Sandy stared the engine and shifted into reverse. Moments later Jocelyn emerged from the scrum. Good girl, Emily thought. She wasn’t running, just walking at a brisk clip. Jocelyn crossed the street, heading for the car. The cops were out of their cruisers and one of them glanced at her before moving in the direction of the commotion. She reached the car and got in the back. Sandy backed out of the parking space and headed up Hoover Boulevard, being careful not to squeal the tires.
“You okay?” Emily asked, turning to look at Jocelyn. The girl nodded. She was a bit wide-eyed and her cheeks were flushed but otherwise she seemed calm. Good girl, Emily thought again, recalling her first time, the way she’d been trembling all over as she dove into the back of the panel truck.
“Everything go okay?”
“Sure. He never saw it coming. Two in the chest, one in the head, exactly like you told me, Emily.” Jocelyn drew in a deep breath. “Then I dropped the gun on the ground and just walked away. And it was so fucking weird. Nobody even tried to stop me.”
‘Nobody ever fucking does,” Sandy said, laughing. “Nobody wants that kind of trouble.”
Emily didn’t care for bad language and normally she would have administered a reprimand but under the circumstances she let it slide.
“All right, then.” Emily held up a hand and Jocelyn slapped palms with her. “You did good, girl. We’re going to take you home now and I want you to lie low for a couple or three days, just until the dust settles. It sounds to me like you got away clean but we’ll put someone with you just in case. Sandy, can you take care of that?”
“Sure. Mia can stay with her.” Mia was a thirtysomething fitness freak with a black belt in karate: the List’s chief enforcer.
“I’ll call in a few days,” Emily went on, “and we’ll talk. About your future.”
They let Jocelyn off at her house and waited until she was safe inside. “Where to now?” Sandy inquired.
“I don’t know about you, girlfriend, but I could use a drink.”
There was a bar and grill on MLK that the List favored and Sandy drove them there. Choosing a secluded booth in the back, they ordered Cosmopolitans, chatting about kids and husbands and clothes as they sipped them. After a few minutes Emily turned the conversation to business.

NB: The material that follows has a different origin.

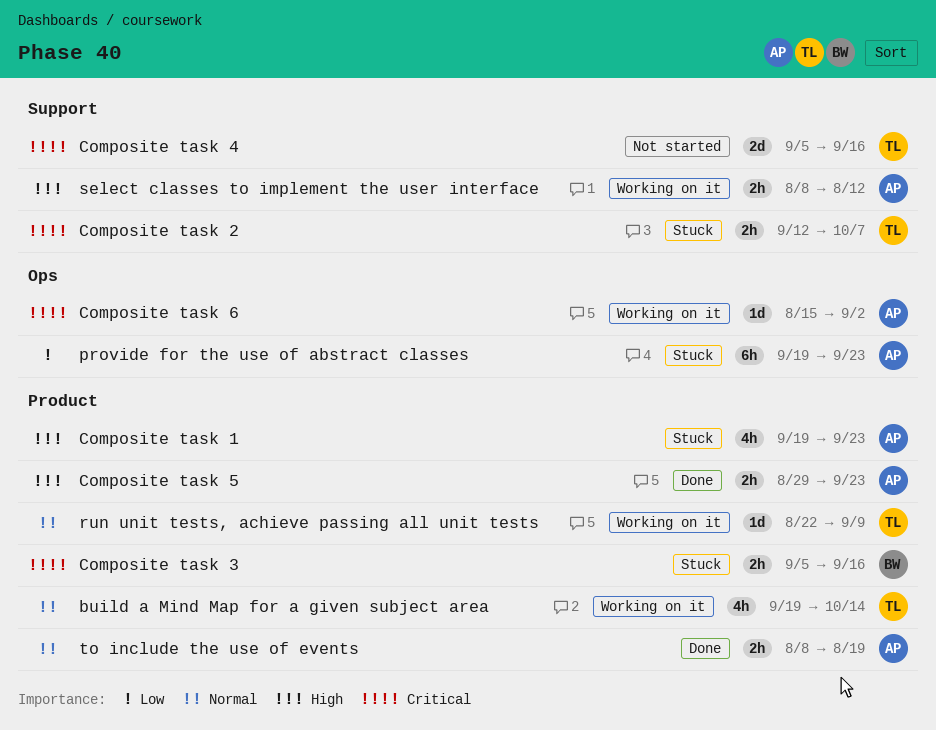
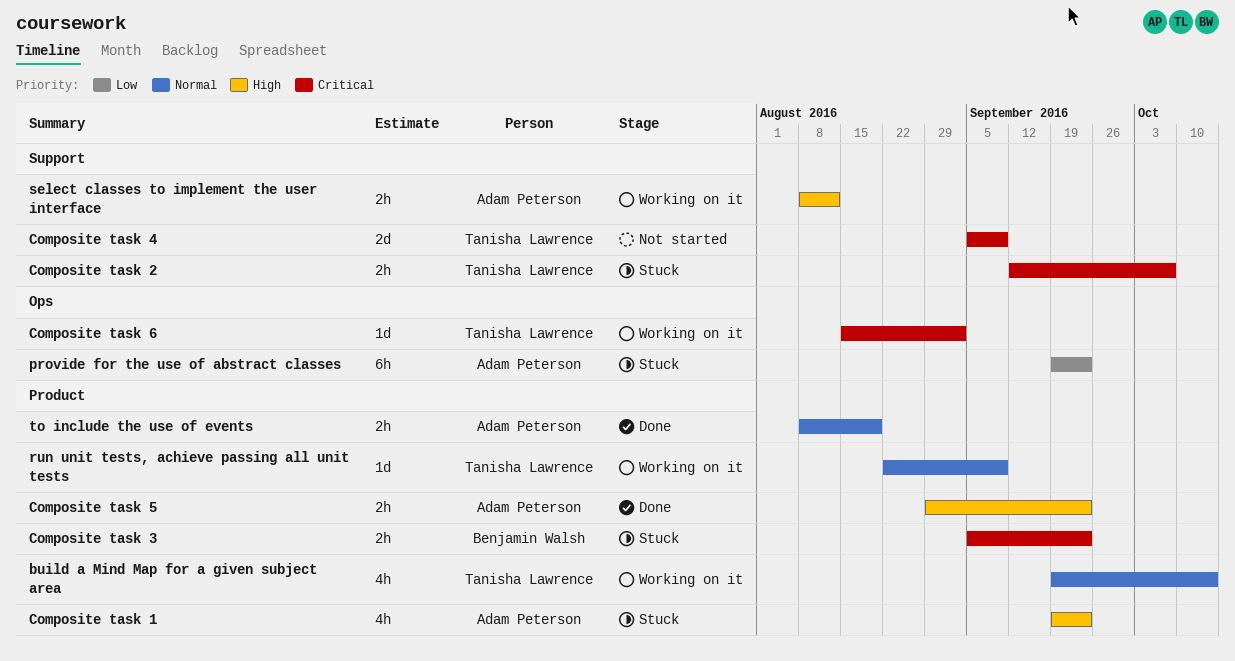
Composite task 3, due: Sep 16 -> Sep 23
Composite task 4, due: Sep 16 -> Sep 9
Composite task 6, owner: Adam Peterson -> Tanisha Lawrence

“We should be ready,” she said. “In case the Tees take this the wrong way.”
“You think they will?”
Emily shook her head “Not really. I know Laqueta. She pushed us a little, just to see if we’d sit still for it. I don’t think she’ll go off on us just because we terminated her maggot. But I want everybody on high alert, just in case.
“You got it.”
“Also I think Jocelyn should get the tat,” Emily said. “The girl did a good job today.”
“She’s on the young side,” Sandy observed.
“She lost her virginity today, on List business.” Emily’s voice was firm. “She’s earned the tat, Sandy.”
“Okay, fine.”
“Another thing.” Emily’s voice went from firm to hard. “Kennedy. We need to do some housecleaning there. I’m giving it to Jocelyn. Alice hasn’t been taking care of business, obviously. Anyhow, it’s time she took a step back. She’s what, fifty-six?”
“And Jocelyn’s only nineteen.”
“Yeah, well, when word gets around—and we’ll see that it does—that she personally capped that Tee maggot, she’ll have plenty of respect among our maggots.” Emily smiled. “And she’ll find the ones who sold us out, if that’s what happened.”
Sandy finished off her Cosmo. “Want another one?”
“Better not.” Emily sighed. “Arron and I have a thing tonight. A fundraising dinner for Kendra Clarkson.”
“Oh, right.” Sandy laid a couple of twenties on the table. “I haven’t been following the news. How are they rating her chances?”
“Are you kidding?” Emily laughed. “Our girl’s a sure thing. After all, she has the backing of Emily’s List.”